UC Davis electrical and computer engineering (ECE) professor William Putnam’s lab received a National Science Foundation award for using vacuum electronics to generate entangled photons.  

As Putnam explains, “This project involves exploring vacuum electron devices (VEDs) in the quantum, i.e., single-electron, limit. Conventionally, in VEDs, a huge number of electrons pass over structured surfaces to generate electromagnetic waves. We’re exploring what happens when we use just a single electron in this project. Ultimately, we’re trying to see if we can use these devices to generate single photons with an interesting (and useful) quantum property known as entanglement.” 

Researchers usually pass light through special kinds of crystals to produce entangled photons. When one color of light enters these crystals, the electrons in the crystal can vibrate in ways that produce other colors of light. This new, differently colored light can also have interesting quantum properties, such as entanglement.

In Putnam’s lab, instead of using a crystal to generate entangled photons, they’ll use a beam of electrons. As Putnam explains, “What's really new about our project is instead of using vibrating electrons in a crystal to produce entangled photons, we'll be using a beam of electrons traveling in a small vacuum region. This beam of electrons should actually give us much more control over the radiation process”.

The entangled photons generated in this project are very exciting for future applications in advanced communications and computing technologies. However, Putnam and his lab are most interested in using them for sensing. As Putnam explains, “If these single-electron VEDs can really produce the entanglement we’re hoping for, it will enable the development of special, ‘heralded’ single-photon and single-electron sources which could improve electron-beam lithography and microscopy.” 

In addition to the NSF award, Putnam’s lab also recently received a Department of Energy award, together with collaborators at MIT, to study how electron beams collectively behave at ultrafast timescales when interacting with a photonic structure. Putnam explains the ultimate goal of this research project – creating light.  

“In vacuum electronic devices, like the ones in our NSF project, electrons pass over structured surfaces and generate electromagnetic waves.
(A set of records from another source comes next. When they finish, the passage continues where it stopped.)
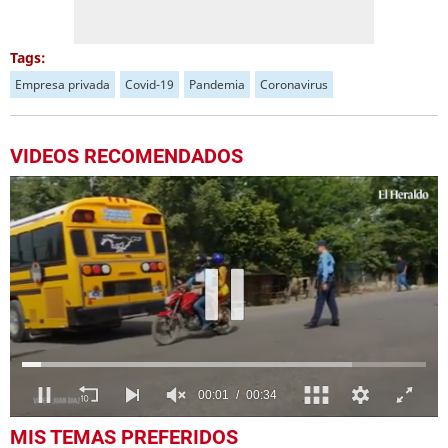
Tags:
Empresa privada
Covid-19
Pandemia
Coronavirus
VIDEOS RECOMENDADOS
0
MIS TEMAS PREFERIDOS
of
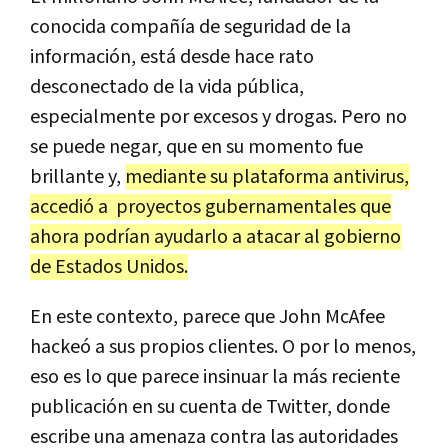
conocida
compa
ñí
a
de
seguridad
de
la
informaci
ó
n
,
est
á
desde
hace
rato
desconectado
de
la
vida
p
ú
blica
,
especialmente
por
excesos
y
drogas
.
Pero
no
se
puede
negar
,
que
en
su
momento
fue
brillante
y
,
mediante
su
plataforma
antivirus
,
accedi
ó
a
proyectos
gubernamentales
que
ahora
podr
í
an
ayudarlo
a
atacar
al
gobierno
de
Estados
Unidos
.
En
este
contexto
,
parece
que
John
McAfee
hacke
ó
a
sus
propios
clientes
.
O
por
lo
menos
,
eso
es
lo
que
parece
insinuar
la
m
á
s
reciente
publicaci
ó
n
en
su
cuenta
de
Twitter
,
donde
escribe
una
amenaza
contra
las
autoridades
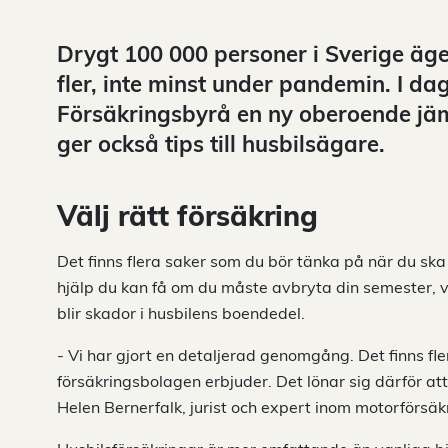
Drygt 100 000 personer i Sverige äger
fler, inte minst under pandemin. I 
Försäkringsbyrå en ny oberoende jämf
ger också tips till husbilsägare.
Välj rätt försäkring
Det finns flera saker som du bör tänka på när du ska 
hjälp du kan få om du måste avbryta din semester, v
blir skador i husbilens boendedel.
- Vi har gjort en detaljerad genomgång. Det finns fle
försäkringsbolagen erbjuder. Det lönar sig därför att
Helen Bernerfalk, jurist och expert inom motorförsäk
The process through which these electrons actually generate these waves is a very interesting one, and we’re trying to probe it at extremely short timescales such that we can better understand it and use it to produce new colors of light.”
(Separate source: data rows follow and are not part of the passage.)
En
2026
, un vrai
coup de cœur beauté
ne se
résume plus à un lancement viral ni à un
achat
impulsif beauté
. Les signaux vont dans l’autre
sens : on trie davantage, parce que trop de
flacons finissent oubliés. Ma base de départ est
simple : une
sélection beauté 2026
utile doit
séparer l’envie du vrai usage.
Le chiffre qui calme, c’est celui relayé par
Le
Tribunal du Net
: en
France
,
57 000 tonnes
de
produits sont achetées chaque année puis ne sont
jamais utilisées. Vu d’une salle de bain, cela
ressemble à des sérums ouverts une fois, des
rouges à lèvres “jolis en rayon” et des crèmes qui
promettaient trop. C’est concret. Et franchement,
Specifically, Putnam’s lab and their collaborators will study how electrons collectively interact and order themselves as they traverse surfaces with nanoscale corrugation. They aim to study this process at timescales of around one femtosecond. One femtosecond is equal to 10^-15 seconds, that is, 0.000000000000001 seconds! They aim to achieve this extreme time resolution using ultrafast lasers to modulate and streak electron beams in a modified electron microscope.  
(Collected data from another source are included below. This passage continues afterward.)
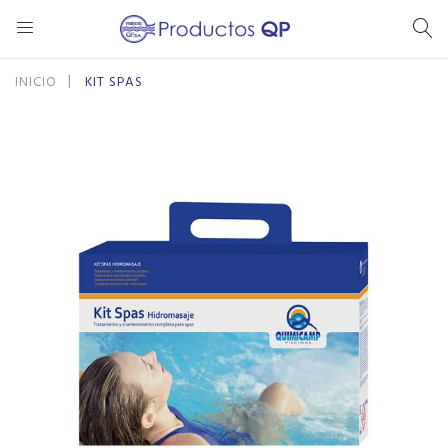
Se
INICIO
KIT SPAS
Saltar
Saltar
al
al
final
comienzo
de
de
la
la
galería
galería
de
de
imágenes
imágenes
As Putnam explains, research into understanding these electron-beam-driven light sources could have many research and industrial applications: “Overall, using electrons in free-space beams (as opposed to in materials) to produce light affords us far greater flexibility in our light sources. Beyond producing entangled photons, these sources could be useful for producing difficult-to-generate wavelengths of light and ultra-high optical powers.”